▶ **ABOUT THIS TASK**: Determine how many lines of the records contain the string "становится". Give only the number.
☆ ☆ ☆ ☆ ☆ ☆ ☆
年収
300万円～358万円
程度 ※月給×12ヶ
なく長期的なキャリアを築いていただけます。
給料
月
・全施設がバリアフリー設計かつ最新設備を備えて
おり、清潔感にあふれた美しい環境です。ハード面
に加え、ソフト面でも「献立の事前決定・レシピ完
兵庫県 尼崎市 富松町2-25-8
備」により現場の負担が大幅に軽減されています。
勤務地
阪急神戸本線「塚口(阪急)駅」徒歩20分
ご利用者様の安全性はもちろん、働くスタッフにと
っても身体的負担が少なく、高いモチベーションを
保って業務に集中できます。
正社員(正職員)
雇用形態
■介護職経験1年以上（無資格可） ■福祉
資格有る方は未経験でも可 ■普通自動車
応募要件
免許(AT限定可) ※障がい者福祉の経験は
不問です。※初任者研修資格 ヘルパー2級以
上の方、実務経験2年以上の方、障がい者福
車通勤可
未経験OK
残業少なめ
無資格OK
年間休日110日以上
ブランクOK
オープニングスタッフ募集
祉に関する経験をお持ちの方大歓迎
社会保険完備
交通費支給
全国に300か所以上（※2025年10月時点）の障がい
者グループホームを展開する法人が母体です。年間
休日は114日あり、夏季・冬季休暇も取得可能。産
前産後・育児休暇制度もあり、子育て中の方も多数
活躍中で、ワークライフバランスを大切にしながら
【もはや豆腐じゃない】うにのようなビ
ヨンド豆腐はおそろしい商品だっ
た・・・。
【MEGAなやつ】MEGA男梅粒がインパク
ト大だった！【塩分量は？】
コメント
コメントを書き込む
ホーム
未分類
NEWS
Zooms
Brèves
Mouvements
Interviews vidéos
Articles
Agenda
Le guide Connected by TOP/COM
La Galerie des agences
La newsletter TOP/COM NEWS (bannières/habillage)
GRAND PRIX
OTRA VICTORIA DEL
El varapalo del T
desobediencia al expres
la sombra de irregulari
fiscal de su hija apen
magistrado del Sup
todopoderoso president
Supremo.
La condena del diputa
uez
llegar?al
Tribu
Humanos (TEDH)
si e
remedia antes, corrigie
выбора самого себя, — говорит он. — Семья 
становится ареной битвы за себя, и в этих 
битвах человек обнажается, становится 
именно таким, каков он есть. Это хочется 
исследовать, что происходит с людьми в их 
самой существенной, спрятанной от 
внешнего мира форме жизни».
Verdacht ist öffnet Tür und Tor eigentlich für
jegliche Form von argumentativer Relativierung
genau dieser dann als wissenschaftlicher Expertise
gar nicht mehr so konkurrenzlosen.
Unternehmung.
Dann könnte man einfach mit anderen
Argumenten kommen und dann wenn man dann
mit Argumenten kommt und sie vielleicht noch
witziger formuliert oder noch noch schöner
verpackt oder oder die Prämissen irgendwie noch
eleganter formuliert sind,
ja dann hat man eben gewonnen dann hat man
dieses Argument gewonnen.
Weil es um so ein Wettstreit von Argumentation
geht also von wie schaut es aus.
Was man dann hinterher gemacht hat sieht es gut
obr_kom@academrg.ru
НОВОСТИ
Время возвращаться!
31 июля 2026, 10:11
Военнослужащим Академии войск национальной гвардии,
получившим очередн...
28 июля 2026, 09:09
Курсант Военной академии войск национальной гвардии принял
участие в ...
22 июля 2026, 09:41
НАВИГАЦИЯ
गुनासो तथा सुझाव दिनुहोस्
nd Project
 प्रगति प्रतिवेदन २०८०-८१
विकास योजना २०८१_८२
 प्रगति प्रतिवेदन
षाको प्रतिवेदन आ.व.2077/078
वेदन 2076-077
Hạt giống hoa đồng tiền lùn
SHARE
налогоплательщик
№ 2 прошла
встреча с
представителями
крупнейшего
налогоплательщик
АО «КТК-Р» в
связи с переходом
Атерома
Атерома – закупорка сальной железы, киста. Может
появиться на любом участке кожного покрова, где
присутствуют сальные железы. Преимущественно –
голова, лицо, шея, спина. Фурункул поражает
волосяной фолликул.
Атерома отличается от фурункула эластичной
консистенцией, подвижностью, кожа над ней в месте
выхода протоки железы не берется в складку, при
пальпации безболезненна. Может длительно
☆ ☆ ☆ ☆ ☆ ☆ ☆
▶ **FINISHED EXERCISE**: 2